**Description of the task**
Could you set down exactly the lines in the records below between the line holding "### Purpose" and the line holding "## Analysis and Challenges", inclusive?

**Records to process**

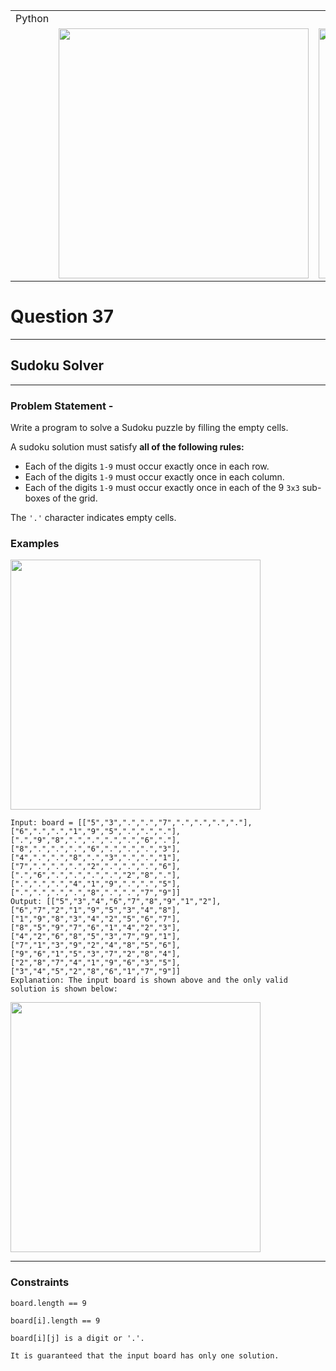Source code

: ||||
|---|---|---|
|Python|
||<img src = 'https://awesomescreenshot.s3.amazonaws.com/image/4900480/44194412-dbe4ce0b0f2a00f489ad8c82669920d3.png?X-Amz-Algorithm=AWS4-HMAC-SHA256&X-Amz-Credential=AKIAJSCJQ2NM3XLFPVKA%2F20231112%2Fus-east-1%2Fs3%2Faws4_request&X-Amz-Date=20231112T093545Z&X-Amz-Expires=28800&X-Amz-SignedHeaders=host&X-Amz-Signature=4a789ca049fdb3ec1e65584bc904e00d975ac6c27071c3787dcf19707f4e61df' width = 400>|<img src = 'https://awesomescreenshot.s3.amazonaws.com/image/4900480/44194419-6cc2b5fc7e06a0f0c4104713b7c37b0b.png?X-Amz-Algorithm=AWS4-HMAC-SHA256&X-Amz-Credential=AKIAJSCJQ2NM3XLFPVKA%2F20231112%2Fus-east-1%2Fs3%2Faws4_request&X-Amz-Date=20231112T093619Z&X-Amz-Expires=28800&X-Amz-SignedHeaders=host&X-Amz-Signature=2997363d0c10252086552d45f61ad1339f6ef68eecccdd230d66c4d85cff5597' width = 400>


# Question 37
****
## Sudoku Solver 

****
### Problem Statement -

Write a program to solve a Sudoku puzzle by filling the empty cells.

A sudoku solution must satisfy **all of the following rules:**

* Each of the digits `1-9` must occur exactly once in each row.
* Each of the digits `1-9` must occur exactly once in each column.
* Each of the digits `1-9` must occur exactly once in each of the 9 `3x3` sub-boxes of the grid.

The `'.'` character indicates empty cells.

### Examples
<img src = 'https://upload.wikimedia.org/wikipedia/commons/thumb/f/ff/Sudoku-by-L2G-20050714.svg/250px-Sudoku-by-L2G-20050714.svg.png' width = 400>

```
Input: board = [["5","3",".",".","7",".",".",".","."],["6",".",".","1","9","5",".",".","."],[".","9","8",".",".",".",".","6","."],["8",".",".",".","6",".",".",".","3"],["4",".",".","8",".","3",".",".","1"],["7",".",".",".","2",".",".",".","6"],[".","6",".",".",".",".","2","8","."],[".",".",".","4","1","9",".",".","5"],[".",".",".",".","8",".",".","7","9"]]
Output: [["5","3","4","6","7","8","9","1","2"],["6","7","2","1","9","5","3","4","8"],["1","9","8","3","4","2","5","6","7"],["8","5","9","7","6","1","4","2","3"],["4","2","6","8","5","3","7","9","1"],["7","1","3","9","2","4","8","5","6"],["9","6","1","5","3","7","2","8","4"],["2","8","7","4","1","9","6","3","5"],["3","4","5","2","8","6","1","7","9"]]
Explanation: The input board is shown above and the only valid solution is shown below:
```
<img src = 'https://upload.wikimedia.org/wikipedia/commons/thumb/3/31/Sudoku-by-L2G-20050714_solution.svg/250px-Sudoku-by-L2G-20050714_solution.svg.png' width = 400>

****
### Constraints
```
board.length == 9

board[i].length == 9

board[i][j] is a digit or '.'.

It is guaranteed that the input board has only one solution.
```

==

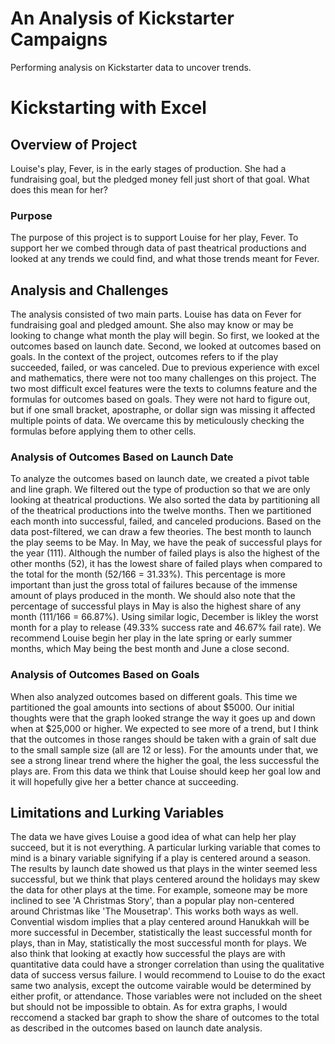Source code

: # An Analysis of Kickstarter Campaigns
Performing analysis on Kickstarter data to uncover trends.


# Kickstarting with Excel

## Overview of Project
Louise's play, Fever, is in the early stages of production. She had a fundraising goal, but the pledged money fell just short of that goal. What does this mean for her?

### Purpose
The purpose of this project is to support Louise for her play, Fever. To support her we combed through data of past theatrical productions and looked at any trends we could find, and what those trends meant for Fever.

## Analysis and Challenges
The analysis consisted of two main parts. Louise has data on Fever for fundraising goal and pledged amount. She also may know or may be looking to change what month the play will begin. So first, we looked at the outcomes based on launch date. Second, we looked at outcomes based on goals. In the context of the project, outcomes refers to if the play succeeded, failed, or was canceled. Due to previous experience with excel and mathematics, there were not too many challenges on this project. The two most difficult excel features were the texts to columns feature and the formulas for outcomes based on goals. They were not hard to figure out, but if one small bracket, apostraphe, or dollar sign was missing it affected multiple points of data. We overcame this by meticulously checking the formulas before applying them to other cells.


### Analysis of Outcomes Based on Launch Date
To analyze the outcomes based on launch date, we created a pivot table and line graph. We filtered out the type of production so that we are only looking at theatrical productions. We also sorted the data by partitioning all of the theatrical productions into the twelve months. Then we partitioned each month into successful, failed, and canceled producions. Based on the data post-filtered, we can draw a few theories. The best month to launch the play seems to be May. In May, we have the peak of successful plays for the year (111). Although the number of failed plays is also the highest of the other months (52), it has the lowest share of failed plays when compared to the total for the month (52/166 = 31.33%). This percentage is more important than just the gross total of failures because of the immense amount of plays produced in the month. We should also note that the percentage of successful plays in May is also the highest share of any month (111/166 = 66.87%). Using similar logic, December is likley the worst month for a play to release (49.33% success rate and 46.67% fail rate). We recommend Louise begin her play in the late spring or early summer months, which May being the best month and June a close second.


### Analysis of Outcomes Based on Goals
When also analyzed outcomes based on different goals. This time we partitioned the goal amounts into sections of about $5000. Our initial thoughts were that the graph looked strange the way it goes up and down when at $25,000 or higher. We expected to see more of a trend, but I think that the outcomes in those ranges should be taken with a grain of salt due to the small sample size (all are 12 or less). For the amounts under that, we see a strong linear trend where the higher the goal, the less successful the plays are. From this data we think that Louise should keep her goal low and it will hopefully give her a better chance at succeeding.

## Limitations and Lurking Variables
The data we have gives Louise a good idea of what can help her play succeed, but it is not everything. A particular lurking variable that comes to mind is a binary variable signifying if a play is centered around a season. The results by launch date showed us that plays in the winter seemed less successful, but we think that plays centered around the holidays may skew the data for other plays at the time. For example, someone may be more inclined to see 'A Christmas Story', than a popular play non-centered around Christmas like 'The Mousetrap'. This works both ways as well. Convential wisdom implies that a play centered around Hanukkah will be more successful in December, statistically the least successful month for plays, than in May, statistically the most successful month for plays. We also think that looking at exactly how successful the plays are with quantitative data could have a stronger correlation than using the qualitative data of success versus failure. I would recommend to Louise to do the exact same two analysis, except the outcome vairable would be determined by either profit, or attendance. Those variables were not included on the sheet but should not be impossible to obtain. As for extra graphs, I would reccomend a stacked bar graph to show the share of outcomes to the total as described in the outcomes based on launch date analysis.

==

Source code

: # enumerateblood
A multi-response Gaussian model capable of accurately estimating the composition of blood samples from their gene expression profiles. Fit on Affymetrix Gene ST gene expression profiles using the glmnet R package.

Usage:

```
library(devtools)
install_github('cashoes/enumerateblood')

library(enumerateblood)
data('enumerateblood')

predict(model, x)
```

**Response box**
### Purpose
The purpose of this project is to support Louise for her play, Fever. To support her we combed through data of past theatrical productions and looked at any trends we could find, and what those trends meant for Fever.

## Analysis and Challenges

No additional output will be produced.